Stored dataset items:
___

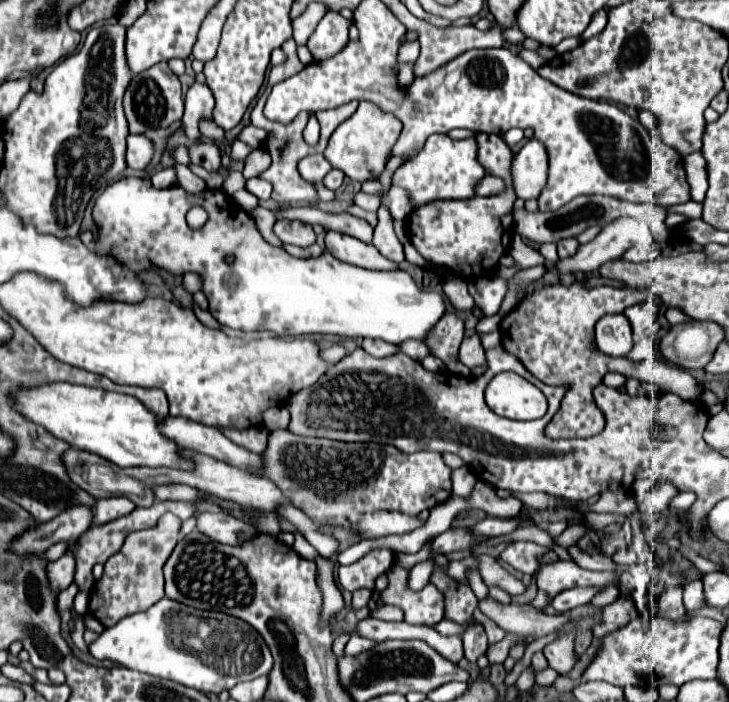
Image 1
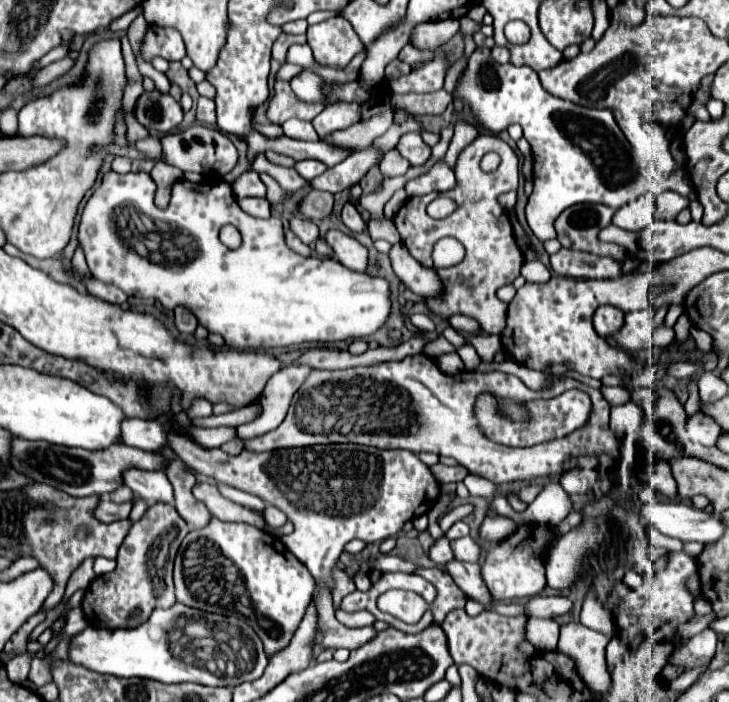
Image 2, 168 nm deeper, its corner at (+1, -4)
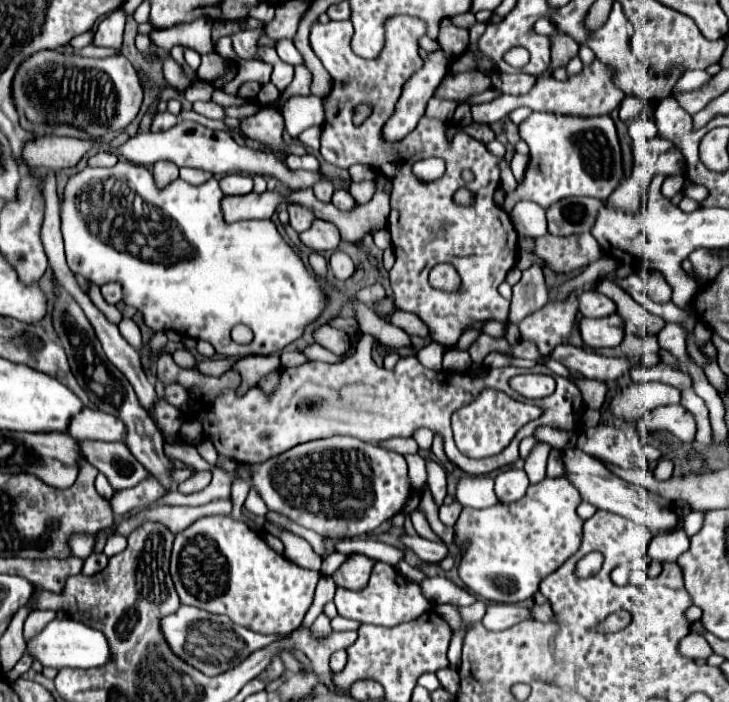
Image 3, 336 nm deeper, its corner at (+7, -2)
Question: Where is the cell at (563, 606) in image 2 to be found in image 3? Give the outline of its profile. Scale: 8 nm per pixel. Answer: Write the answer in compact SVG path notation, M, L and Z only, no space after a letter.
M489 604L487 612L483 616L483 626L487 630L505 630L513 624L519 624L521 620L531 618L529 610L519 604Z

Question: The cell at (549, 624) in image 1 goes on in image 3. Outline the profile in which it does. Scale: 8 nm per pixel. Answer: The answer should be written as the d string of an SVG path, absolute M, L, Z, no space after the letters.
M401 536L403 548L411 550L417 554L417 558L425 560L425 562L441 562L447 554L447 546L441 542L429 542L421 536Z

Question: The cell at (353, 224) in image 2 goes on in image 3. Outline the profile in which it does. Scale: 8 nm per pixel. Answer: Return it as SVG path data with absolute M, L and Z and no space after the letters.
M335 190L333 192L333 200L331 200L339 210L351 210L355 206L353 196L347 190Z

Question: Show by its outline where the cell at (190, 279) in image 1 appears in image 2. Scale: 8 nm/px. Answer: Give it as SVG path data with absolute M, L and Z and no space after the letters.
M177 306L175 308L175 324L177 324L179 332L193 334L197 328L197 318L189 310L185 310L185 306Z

___

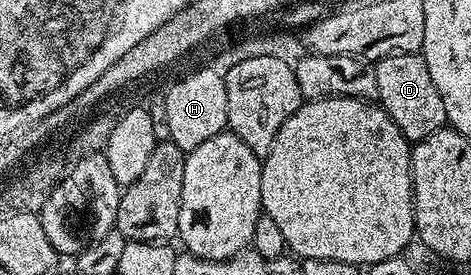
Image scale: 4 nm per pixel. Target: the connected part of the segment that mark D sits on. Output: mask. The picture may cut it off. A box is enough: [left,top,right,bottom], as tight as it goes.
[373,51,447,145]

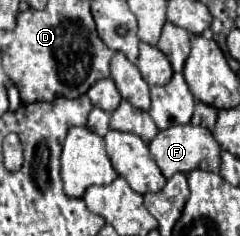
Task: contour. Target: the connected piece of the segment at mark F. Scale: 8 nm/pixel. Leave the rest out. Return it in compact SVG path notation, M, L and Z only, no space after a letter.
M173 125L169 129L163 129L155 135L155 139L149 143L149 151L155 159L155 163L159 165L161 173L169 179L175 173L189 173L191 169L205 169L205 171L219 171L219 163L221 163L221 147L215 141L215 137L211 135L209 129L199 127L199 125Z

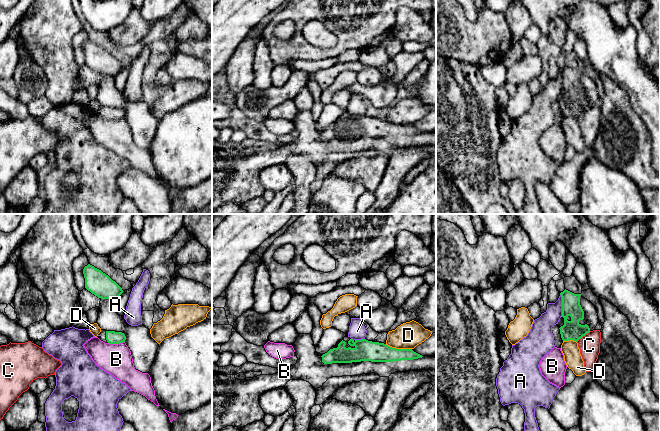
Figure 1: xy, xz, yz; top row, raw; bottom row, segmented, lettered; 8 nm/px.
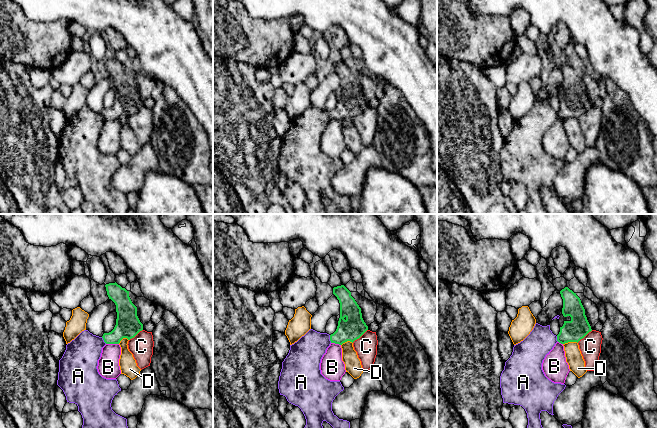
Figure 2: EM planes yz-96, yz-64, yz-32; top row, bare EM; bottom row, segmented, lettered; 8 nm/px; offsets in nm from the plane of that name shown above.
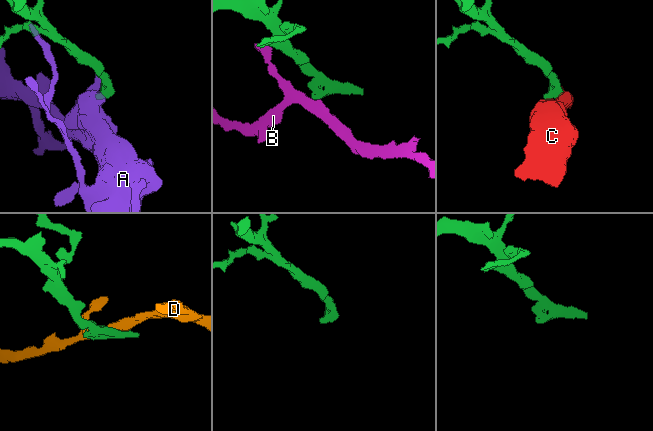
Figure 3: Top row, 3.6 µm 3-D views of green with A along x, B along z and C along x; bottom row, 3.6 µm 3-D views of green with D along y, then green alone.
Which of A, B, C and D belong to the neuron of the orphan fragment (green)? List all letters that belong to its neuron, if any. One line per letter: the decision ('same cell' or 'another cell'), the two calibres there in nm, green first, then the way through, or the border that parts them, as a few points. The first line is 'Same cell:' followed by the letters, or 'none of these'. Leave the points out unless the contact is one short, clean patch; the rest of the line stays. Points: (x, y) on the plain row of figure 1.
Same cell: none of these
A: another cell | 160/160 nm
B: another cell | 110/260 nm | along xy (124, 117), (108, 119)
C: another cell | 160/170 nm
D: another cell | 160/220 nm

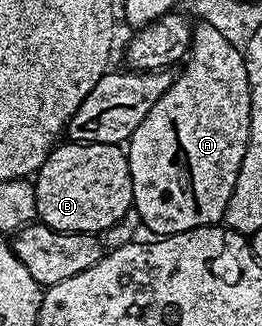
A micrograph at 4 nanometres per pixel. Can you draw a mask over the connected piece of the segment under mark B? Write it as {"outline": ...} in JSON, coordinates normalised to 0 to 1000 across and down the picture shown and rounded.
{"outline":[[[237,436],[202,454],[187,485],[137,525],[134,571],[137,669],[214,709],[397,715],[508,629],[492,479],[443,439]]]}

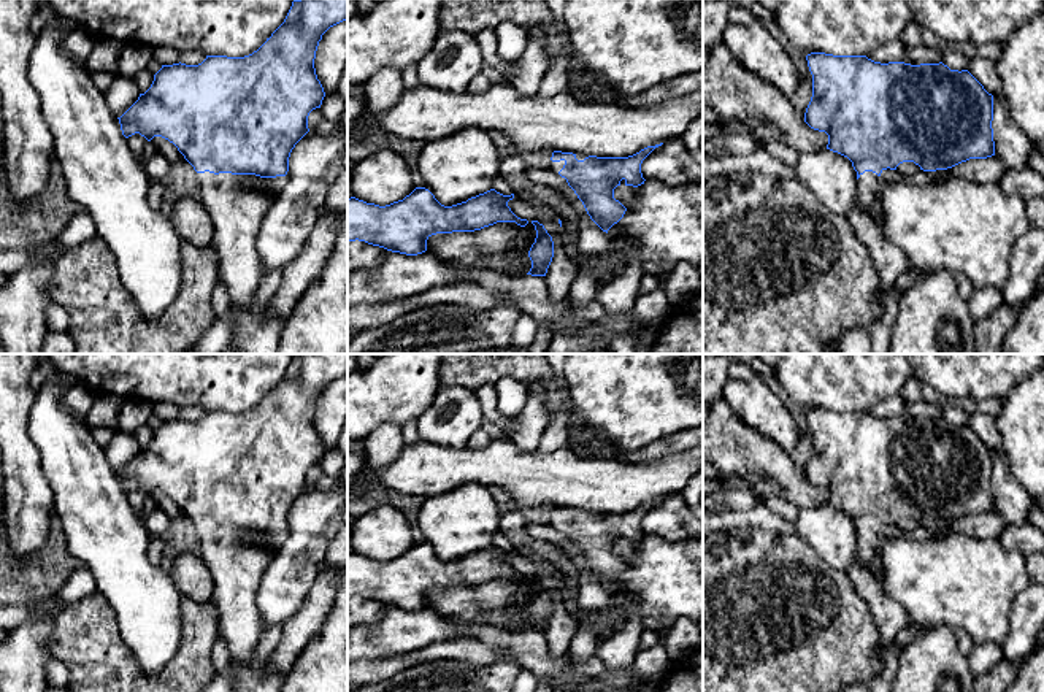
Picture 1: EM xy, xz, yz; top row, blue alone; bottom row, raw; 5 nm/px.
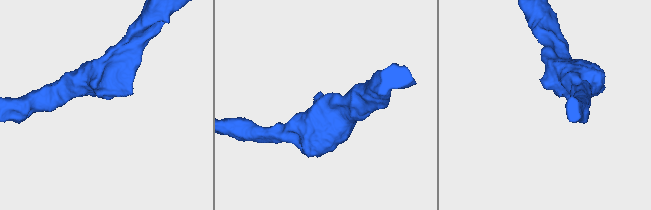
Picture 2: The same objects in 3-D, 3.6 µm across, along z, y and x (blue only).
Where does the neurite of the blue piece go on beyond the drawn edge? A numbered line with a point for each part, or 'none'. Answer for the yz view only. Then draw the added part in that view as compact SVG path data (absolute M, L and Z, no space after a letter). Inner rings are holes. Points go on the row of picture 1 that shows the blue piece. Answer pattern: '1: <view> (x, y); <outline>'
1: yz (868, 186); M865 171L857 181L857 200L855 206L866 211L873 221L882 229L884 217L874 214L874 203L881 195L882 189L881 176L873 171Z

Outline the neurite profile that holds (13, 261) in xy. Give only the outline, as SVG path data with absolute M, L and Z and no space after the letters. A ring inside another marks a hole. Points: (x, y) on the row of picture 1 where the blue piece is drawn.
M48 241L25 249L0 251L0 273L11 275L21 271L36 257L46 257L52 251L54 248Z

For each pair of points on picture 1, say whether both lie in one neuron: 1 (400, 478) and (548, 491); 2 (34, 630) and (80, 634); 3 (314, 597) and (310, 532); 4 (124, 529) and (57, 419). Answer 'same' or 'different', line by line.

___

▶ [TASK TO COMPLETE]: Start with the line above containing "Picture 1: EM" and end with the line containing "For each pair". Set down that stretch exactly, without any pictures.

▶ [REPLY TO THE EXERCISE]:
Picture 1: EM xy, xz, yz; top row, blue alone; bottom row, raw; 5 nm/px.
Picture 2: The same objects in 3-D, 3.6 µm across, along z, y and x (blue only).
Where does the neurite of the blue piece go on beyond the drawn edge? A numbered line with a point for each part, or 'none'. Answer for the yz view only. Then draw the added part in that view as compact SVG path data (absolute M, L and Z, no space after a letter). Inner rings are holes. Points go on the row of picture 1 that shows the blue piece. Answer pattern: '1: <view> (x, y); <outline>'
1: yz (868, 186); M865 171L857 181L857 200L855 206L866 211L873 221L882 229L884 217L874 214L874 203L881 195L882 189L881 176L873 171Z

Outline the neurite profile that holds (13, 261) in xy. Give only the outline, as SVG path data with absolute M, L and Z and no space after the letters. A ring inside another marks a hole. Points: (x, y) on the row of picture 1 where the blue piece is drawn.
M48 241L25 249L0 251L0 273L11 275L21 271L36 257L46 257L52 251L54 248Z

For each pair of points on picture 1, say whether both lie in one neuron: 1 (400, 478) and (548, 491); 2 (34, 630) and (80, 634); 3 (314, 597) and (310, 532); 4 (124, 529) and (57, 419). Answer 'same' or 'different', line by line.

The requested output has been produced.